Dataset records

^^^^

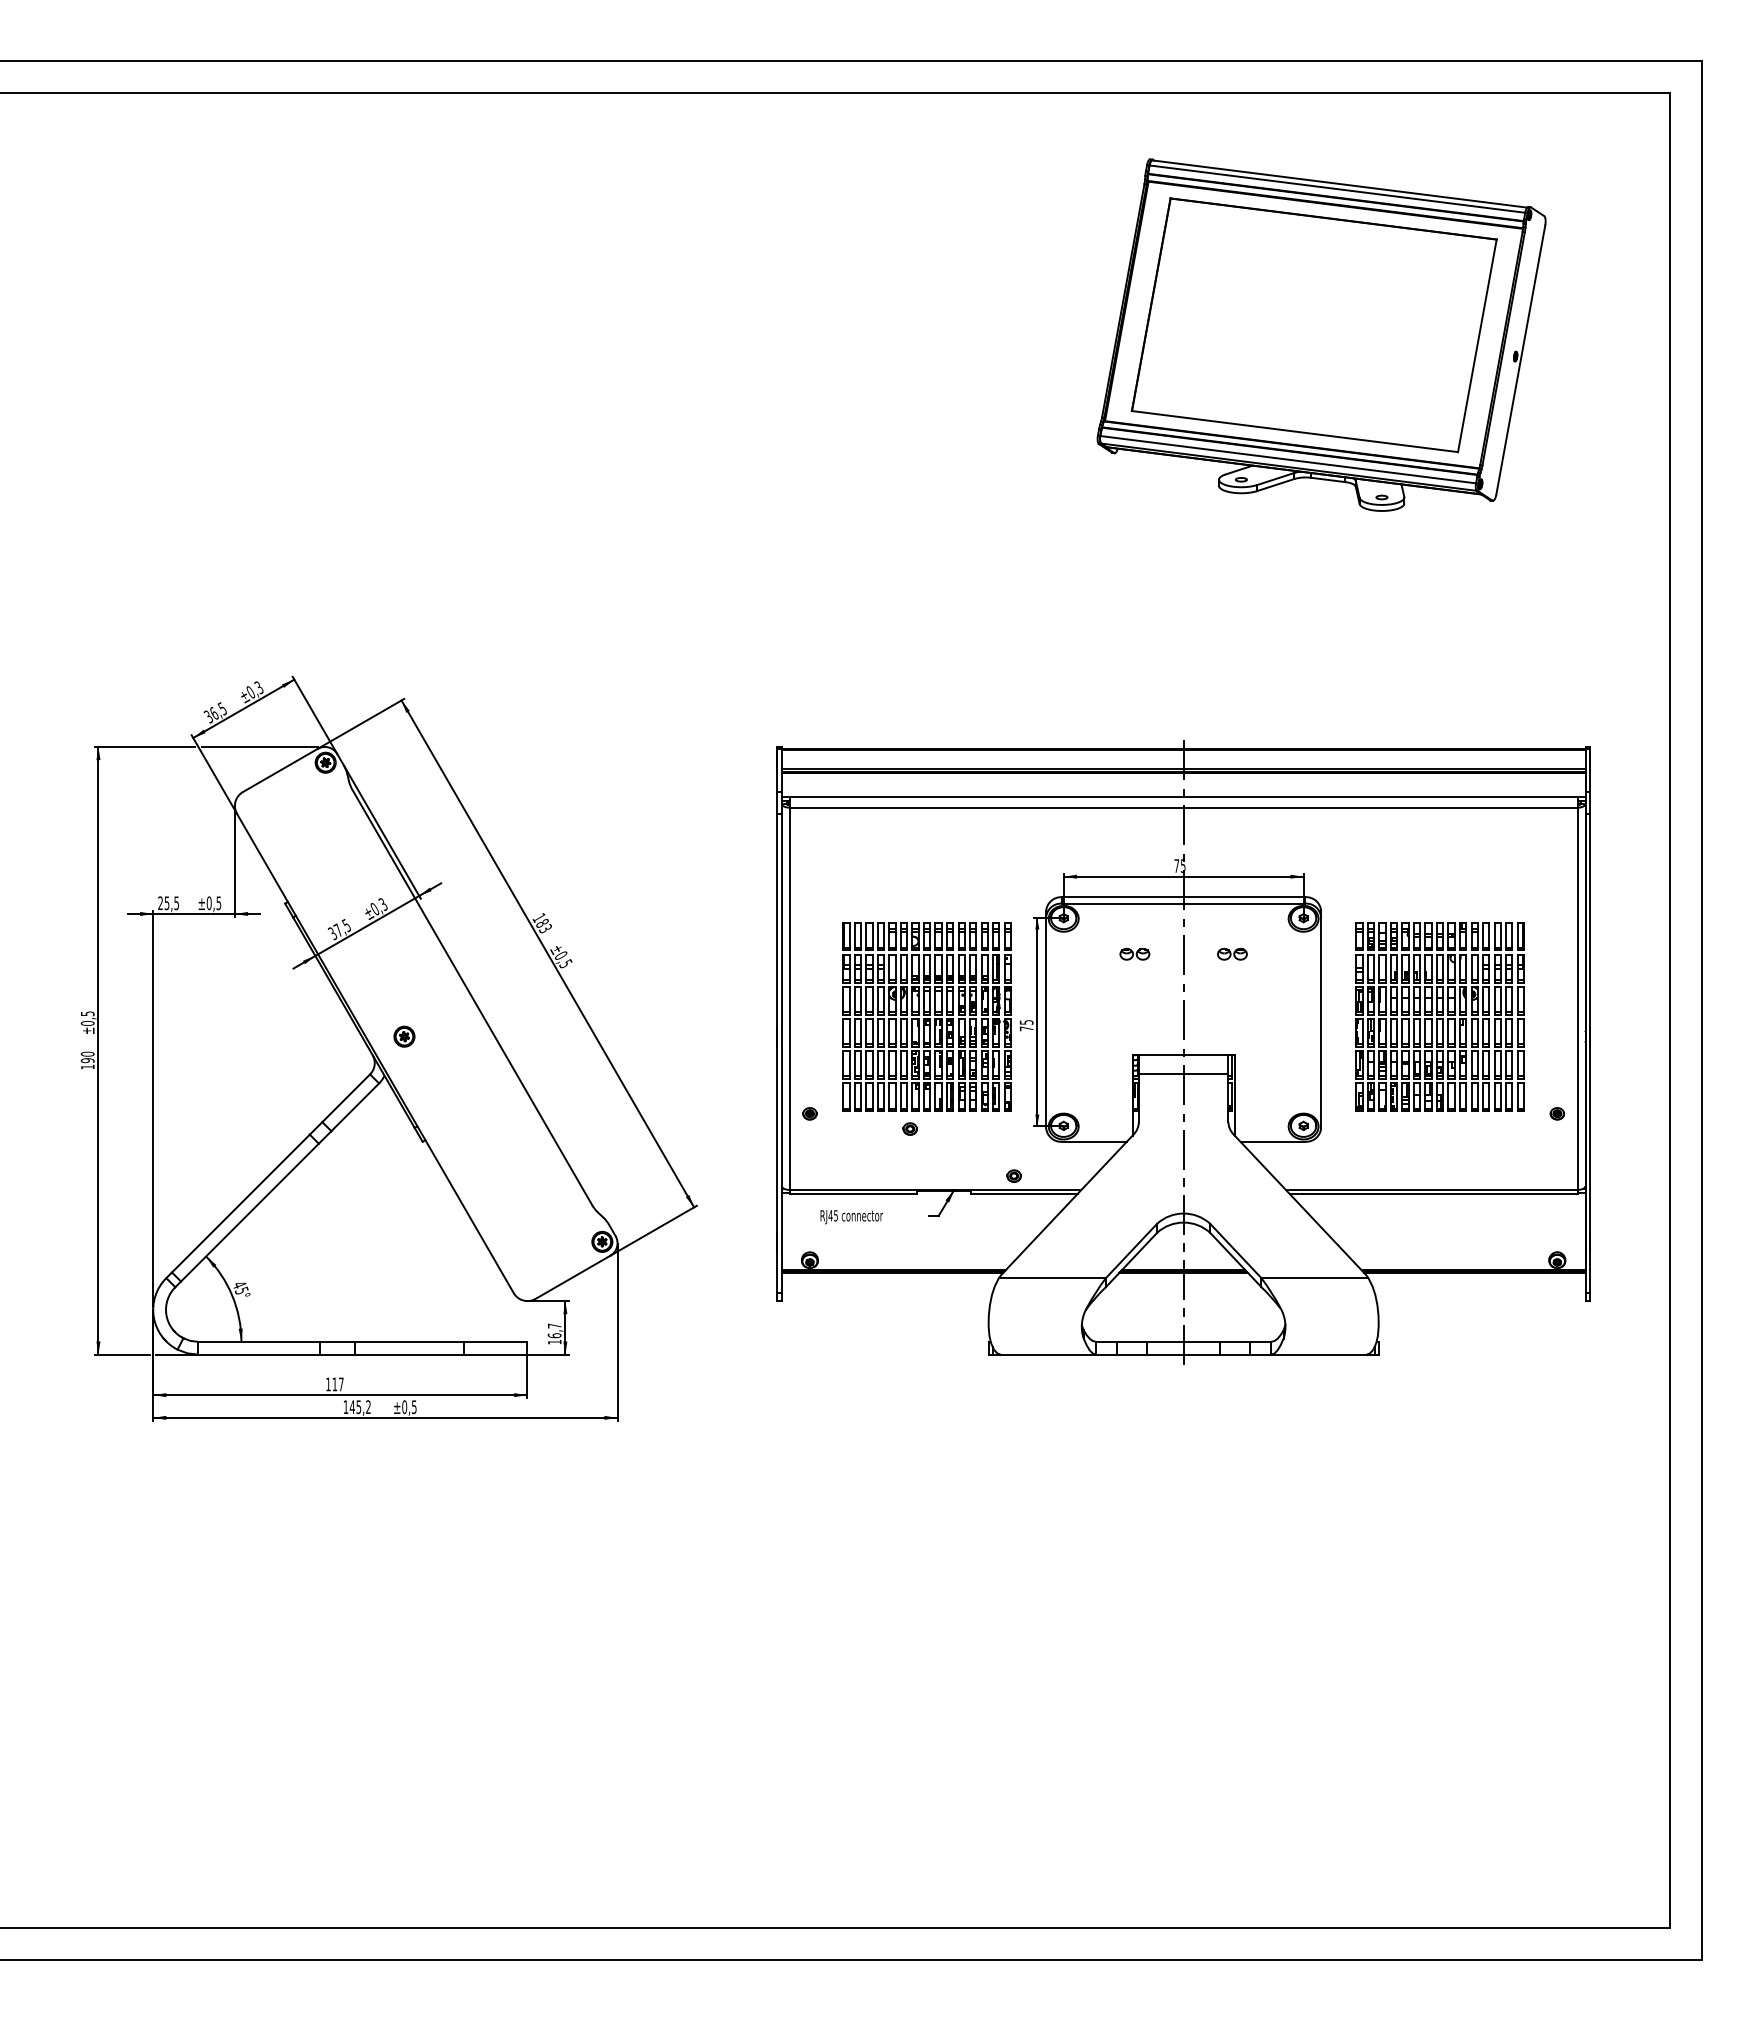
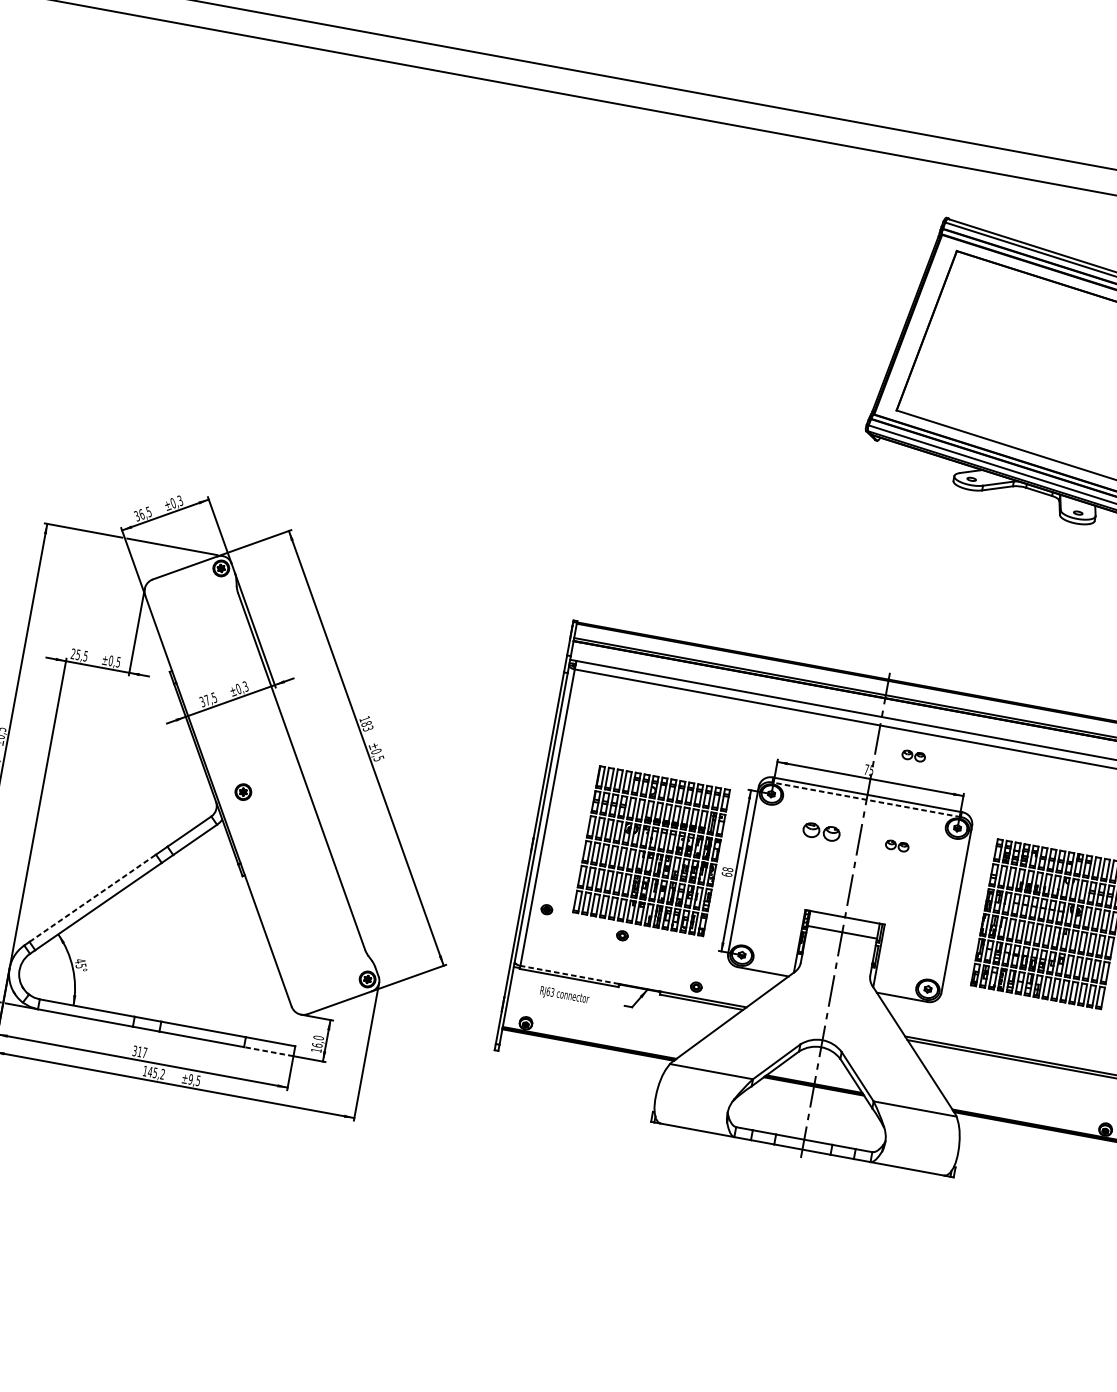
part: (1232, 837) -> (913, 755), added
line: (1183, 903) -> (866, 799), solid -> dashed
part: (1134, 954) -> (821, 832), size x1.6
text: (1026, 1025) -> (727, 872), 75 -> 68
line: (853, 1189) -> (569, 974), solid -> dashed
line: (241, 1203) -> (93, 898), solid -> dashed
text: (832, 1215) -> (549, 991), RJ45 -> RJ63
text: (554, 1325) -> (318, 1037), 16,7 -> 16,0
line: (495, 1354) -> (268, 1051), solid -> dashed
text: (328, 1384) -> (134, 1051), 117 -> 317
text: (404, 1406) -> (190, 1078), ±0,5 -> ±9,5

^^^^

:: WORK REQUEST ::
The records above should be returned exactly; no image belongs in the copy.

:: RESULT OF THE EXERCISE ::
part: (1232, 837) -> (913, 755), added
line: (1183, 903) -> (866, 799), solid -> dashed
part: (1134, 954) -> (821, 832), size x1.6
text: (1026, 1025) -> (727, 872), 75 -> 68
line: (853, 1189) -> (569, 974), solid -> dashed
line: (241, 1203) -> (93, 898), solid -> dashed
text: (832, 1215) -> (549, 991), RJ45 -> RJ63
text: (554, 1325) -> (318, 1037), 16,7 -> 16,0
line: (495, 1354) -> (268, 1051), solid -> dashed
text: (328, 1384) -> (134, 1051), 117 -> 317
text: (404, 1406) -> (190, 1078), ±0,5 -> ±9,5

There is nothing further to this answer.